_Goal of the exercise_
Please find each line in the records below that contains the word "تأهيل", and copy those lines.

_Exercise materials_
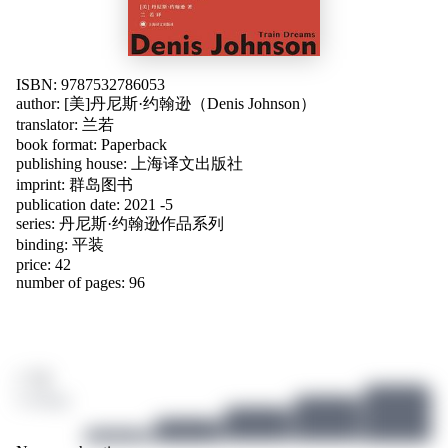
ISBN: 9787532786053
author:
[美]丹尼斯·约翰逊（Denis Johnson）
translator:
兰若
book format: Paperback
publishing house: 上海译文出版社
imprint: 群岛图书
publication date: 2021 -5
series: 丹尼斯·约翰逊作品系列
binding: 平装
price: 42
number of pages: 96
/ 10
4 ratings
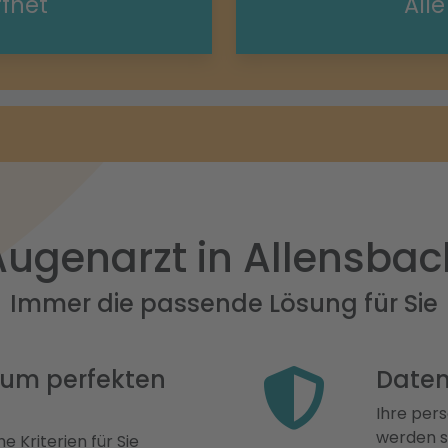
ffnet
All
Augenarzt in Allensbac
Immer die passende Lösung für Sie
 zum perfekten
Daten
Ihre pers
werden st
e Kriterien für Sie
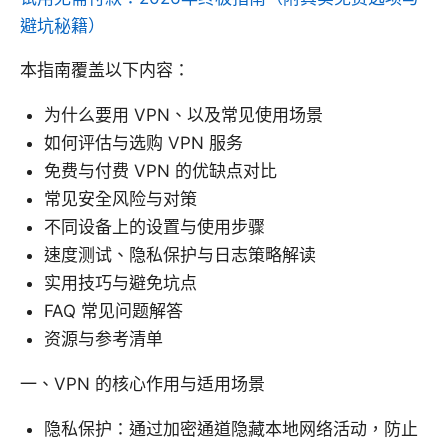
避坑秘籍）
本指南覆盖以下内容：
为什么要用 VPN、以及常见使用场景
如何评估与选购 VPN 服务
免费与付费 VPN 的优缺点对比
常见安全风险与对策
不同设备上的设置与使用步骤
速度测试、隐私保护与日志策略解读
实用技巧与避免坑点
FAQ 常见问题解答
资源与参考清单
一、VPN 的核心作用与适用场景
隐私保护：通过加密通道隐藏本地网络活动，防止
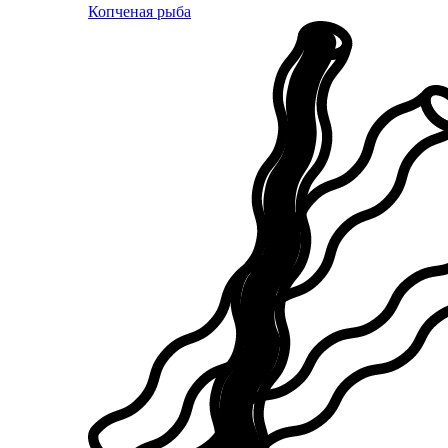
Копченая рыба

* * *

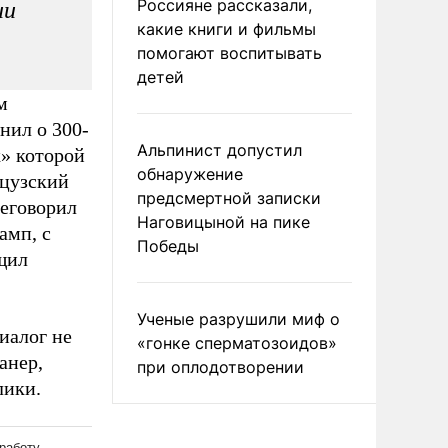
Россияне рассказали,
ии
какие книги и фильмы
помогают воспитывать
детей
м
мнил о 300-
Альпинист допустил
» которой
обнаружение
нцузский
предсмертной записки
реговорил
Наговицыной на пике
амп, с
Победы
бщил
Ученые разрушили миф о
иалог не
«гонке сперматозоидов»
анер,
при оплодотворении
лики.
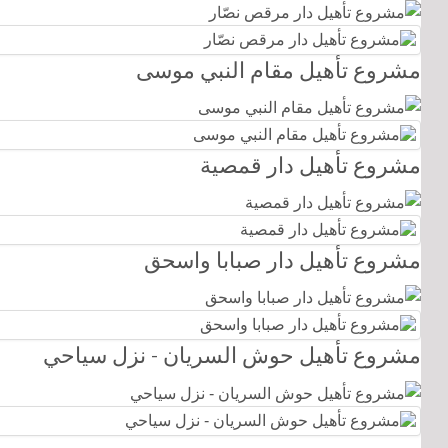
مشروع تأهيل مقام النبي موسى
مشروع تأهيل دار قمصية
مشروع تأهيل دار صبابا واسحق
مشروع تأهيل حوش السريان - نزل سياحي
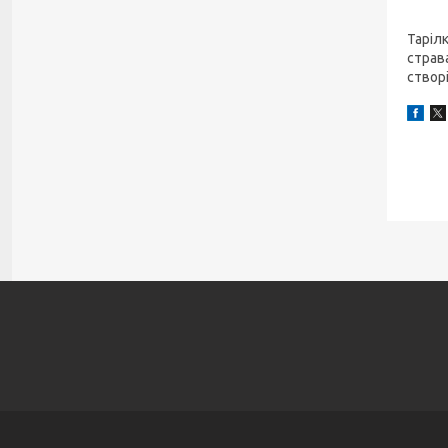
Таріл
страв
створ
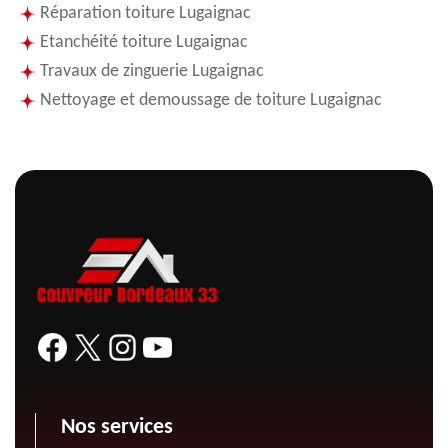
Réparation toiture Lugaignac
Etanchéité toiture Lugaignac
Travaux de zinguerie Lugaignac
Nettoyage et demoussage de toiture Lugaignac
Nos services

_Solution_
مشروع تأهيل مقام النبي موسى
مشروع تأهيل دار قمصية
مشروع تأهيل دار صبابا واسحق
مشروع تأهيل حوش السريان - نزل سياحي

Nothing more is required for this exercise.